4. Untuk menyamakan jumlah atom sebelum dan sesudah reaksi, kita tidak boleh
mengubah rumus zat kimia pereaksi dan zat hasil reaksi. Dengan demikian, bilangan
yang digunakan untuk mengalikan atom ditulis di depan rumus kimia.

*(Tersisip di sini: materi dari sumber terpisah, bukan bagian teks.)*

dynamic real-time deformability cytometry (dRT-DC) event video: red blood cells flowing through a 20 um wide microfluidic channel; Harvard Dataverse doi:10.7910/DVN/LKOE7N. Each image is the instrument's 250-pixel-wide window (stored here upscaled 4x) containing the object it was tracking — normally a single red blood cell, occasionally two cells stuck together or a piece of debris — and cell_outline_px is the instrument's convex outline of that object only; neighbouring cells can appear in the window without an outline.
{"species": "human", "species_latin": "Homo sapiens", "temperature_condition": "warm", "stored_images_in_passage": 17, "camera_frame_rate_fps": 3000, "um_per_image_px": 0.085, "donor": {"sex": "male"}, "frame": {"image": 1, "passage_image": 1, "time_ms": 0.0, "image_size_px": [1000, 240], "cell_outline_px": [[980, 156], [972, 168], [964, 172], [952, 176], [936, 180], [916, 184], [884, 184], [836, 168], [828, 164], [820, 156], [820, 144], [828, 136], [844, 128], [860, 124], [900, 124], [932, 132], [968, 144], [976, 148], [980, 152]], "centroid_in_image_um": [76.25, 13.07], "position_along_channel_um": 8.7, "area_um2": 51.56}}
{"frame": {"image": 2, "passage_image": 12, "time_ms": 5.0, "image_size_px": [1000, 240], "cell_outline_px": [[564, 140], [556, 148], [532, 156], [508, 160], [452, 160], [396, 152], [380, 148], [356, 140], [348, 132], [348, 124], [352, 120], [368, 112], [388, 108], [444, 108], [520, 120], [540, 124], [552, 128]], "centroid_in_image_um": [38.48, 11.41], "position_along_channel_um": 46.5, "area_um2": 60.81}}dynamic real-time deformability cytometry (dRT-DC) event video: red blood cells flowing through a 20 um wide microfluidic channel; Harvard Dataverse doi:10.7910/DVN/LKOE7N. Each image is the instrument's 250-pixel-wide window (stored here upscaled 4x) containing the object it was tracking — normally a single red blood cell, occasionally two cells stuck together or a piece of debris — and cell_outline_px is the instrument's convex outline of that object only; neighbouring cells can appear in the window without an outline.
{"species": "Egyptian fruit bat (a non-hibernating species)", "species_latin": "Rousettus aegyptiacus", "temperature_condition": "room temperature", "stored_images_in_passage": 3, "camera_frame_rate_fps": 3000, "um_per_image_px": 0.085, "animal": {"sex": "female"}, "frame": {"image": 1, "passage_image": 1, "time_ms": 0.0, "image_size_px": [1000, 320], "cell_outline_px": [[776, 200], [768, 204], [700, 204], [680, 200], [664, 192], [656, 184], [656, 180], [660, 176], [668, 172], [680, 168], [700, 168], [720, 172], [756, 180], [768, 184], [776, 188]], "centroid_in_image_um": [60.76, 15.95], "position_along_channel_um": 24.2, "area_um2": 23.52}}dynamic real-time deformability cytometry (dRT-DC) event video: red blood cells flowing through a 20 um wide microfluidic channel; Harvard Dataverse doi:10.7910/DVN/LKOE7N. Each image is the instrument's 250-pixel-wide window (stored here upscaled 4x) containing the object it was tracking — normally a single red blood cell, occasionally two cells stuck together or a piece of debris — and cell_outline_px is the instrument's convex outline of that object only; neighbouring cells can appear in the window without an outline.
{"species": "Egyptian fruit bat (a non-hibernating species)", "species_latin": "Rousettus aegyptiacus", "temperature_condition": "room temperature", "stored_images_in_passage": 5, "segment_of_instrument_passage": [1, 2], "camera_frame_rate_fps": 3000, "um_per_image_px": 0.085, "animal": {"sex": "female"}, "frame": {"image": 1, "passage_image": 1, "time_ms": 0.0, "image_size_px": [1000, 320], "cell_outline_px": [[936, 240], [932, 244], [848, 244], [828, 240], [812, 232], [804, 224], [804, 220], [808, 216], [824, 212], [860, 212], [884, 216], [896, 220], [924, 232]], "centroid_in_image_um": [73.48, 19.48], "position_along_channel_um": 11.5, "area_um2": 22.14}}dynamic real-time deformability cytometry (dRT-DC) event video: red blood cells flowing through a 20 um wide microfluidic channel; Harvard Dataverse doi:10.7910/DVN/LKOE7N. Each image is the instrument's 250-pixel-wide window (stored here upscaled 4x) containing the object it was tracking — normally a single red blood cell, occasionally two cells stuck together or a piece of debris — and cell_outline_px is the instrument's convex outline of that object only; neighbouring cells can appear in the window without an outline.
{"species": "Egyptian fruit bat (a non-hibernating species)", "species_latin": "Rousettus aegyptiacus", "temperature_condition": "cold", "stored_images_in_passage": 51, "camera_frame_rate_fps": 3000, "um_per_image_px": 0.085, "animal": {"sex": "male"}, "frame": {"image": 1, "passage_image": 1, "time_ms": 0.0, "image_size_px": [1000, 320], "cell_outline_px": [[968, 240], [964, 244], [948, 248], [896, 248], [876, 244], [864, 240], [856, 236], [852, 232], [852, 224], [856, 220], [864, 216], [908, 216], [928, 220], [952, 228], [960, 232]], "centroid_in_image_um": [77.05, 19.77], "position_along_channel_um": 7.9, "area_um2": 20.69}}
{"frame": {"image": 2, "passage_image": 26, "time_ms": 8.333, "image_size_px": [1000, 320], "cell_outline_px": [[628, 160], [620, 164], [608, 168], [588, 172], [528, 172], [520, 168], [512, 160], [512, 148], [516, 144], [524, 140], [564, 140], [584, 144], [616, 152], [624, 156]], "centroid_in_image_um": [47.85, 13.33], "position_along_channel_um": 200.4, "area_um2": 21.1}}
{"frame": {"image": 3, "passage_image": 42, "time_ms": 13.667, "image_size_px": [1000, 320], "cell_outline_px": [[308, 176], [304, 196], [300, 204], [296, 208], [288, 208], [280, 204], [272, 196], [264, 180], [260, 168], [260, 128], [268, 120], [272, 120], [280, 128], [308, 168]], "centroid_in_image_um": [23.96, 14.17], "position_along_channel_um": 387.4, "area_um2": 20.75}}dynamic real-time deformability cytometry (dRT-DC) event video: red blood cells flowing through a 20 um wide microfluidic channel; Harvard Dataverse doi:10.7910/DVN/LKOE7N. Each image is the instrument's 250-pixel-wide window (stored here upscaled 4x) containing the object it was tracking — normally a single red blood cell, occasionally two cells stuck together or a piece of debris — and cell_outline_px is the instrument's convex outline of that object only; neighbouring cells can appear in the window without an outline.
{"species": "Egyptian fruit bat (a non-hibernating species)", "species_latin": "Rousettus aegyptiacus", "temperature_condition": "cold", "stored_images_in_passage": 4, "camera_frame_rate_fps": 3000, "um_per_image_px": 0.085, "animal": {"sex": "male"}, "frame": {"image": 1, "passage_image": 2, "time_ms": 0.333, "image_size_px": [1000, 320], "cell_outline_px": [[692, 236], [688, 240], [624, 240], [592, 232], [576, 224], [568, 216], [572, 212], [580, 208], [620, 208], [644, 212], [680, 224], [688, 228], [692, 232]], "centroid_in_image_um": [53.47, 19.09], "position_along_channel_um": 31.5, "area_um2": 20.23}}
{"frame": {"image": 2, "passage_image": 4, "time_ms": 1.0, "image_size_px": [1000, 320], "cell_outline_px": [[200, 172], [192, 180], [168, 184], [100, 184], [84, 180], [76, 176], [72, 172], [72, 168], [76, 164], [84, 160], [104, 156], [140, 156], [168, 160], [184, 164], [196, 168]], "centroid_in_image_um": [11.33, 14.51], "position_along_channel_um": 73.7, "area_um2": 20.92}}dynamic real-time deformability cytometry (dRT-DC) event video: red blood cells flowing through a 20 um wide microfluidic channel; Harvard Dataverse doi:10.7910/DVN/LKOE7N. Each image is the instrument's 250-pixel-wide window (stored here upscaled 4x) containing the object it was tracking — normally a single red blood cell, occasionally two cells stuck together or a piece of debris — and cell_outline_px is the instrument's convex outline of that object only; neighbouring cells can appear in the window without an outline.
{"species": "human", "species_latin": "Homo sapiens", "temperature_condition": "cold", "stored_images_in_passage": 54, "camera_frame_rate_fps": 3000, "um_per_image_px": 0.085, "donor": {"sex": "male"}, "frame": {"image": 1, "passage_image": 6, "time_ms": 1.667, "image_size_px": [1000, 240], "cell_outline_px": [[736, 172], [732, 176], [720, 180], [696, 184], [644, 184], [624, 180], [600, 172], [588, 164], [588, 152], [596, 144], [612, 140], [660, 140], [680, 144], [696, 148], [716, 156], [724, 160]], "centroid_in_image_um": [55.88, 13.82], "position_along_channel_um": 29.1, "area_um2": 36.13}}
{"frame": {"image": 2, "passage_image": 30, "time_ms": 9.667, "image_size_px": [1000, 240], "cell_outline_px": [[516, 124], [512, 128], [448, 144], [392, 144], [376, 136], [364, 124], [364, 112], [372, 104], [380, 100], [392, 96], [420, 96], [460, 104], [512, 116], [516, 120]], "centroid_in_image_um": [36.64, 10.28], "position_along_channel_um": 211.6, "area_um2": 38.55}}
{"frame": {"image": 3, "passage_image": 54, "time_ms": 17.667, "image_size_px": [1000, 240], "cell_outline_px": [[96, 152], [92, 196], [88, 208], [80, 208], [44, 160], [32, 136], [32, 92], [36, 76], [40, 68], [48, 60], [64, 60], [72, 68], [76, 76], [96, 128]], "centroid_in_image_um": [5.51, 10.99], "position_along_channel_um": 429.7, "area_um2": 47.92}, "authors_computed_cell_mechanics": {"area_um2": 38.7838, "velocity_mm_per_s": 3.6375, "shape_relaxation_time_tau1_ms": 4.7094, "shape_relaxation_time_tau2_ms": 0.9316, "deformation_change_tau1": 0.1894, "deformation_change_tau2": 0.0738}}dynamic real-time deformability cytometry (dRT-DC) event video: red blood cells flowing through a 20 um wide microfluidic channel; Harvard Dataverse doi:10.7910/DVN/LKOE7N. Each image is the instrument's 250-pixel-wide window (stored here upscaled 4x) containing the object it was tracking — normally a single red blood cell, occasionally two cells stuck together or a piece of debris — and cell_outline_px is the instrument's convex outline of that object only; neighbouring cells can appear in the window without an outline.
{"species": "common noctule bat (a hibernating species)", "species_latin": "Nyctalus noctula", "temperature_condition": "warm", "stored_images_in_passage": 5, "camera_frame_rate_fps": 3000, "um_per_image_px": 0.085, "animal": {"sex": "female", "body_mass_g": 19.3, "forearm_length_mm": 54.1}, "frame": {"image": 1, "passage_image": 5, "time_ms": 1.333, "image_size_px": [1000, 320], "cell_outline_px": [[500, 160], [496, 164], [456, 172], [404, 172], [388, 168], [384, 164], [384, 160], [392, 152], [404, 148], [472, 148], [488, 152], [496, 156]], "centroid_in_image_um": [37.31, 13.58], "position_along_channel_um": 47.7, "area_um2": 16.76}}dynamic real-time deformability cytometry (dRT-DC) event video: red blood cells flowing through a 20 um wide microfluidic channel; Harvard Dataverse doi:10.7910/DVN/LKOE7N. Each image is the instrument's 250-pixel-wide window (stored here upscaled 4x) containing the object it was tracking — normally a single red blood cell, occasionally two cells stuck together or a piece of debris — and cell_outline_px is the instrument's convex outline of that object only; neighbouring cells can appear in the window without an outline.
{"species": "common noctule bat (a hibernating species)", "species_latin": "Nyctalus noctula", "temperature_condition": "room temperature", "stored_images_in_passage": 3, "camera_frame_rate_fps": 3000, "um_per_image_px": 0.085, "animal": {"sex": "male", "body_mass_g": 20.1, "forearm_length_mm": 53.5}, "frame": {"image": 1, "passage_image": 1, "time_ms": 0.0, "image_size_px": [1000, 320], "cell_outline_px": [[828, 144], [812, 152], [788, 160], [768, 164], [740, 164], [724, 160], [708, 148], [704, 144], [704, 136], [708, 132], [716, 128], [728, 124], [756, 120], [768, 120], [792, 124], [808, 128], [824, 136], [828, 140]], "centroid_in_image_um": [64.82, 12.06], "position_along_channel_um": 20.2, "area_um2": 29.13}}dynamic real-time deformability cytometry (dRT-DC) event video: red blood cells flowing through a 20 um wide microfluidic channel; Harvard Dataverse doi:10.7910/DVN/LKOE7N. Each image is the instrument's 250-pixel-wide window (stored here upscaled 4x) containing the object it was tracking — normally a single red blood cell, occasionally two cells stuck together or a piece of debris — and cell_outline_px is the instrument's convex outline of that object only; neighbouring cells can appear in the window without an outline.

Bilangan-bilangan
di depan rumus kimia itu disebut koefisien reaksi (angka 1 biasa tidak di tulis ). koefisien
reaksi menyatakan perbandingan banyaknya atom atau molekul zat pereaksi maupun
zat hasil reaksi.

5. Jika dalam persamaan kimia terdapat tanda-tanda:


s (solid) berarti zat berwujud padat;
i (liquid) berarti zat berwujud air;
g (gas) berarti zat berwujud gas;
aq (aqueous) berarti zat terlarut dalam air (larutran).

Contoh soal
1. Padatan karbon (C) bereaksi dengsn gas oksigen (O 2) membentuk gas karbon
dioksida (CO2). Tuliskan persamaan kimianya.
Penyelesaian:
Jumlah atom C sebelum reaksi (sebelah kiri tanda panah) = 1.
Jumlah atom C sesudah reaksi (sebelah kanan tanda panah) = 1.
Jumlah atom O sebelum reaksi = 2, setelah reaksi = 2.
Dengan demikian, jumlah atom-atom yang bereaksi sudah sama dengan jumlah
atom-atom yang bereaksi sudah sama dengan jumlah atom-atom hasil reaksi.